Indépendamment de son inefficacité, sa couleur blanche repousse l’action des rayons solaires, et une terre déjà froide naturellement ne peut parvenir à s’échauffer. Il en résulte une tardivité énorme dans la récolte, tandis que l’on eût obtenu une précocité remarquable en mêlant le sable aux engrais et en l’enfouissant au lieu de le répandre sur le sol. Les meilleures choses mal appliquées donnent souvent les résultats contraires à ceux que l’on attend, et alors on accuse le sol.

Immédiatement après le labour, il est toujours utile, dans les terres compactes, et même dans celles de consistance moyenne, de donner un bon hersage, avec la fourche crochue, pour briser les mottes qui ont échappé à la bêche; ensuite, on donne un coup avec le râteau à dégrossir pour enlever les pierres, et on s’occupe de dresser les planches.

J’ai dit précédemment que l’arrosage était ce qui coûtait le plus cher dans la culture du potager. Je donnerai plus loin les moyens d’économiser plus des deux tiers de la main-d’œuvre, mais quelque bon marché que coûte l’eau, elle ne doit pas être gâchée plus que le fumier, car souvent elle est rare et il faut toujours en conserver à sa disposition. Nous organiserons nos planches de manière à ce que toute l’eau dépensée profite aux plantes.

Si la planche labourée, hersée et grossièrement ratissée est destinée à recevoir un semis en plein, on établira tout autour avec le dos du râteau un rebord de 4 à 5 centimètres, afin de renfermer l’eau des arrosements, et celle des pluies dans la planche, et l’empêcher de couler dans les sentiers.

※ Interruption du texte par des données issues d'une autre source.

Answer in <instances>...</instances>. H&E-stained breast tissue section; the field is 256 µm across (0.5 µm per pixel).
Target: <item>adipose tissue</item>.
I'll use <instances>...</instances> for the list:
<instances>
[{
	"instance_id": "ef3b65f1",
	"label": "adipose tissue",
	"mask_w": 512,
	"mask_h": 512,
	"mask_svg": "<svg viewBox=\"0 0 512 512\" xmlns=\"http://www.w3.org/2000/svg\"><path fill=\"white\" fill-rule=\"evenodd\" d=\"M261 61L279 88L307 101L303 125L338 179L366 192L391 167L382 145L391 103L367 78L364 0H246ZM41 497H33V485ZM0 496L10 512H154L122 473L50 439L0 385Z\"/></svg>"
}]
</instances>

Si la planche doit recevoir des repiquages, on fera également un rebord tout autour, mais moins haut, 2 à 3 centimètres suffiront, et l’on tracera avec la serfouette à pointe autant de rayons de 3 à 4 centimètres de profondeur, qu’il y aura de lignes de plants. En opérant ainsi on forcera l’eau à s’infiltrer dans les rayons et par conséquent sur la racine des plants, et l’on augmentera de beaucoup l’effet des arrosements en employant la même quantité d’eau.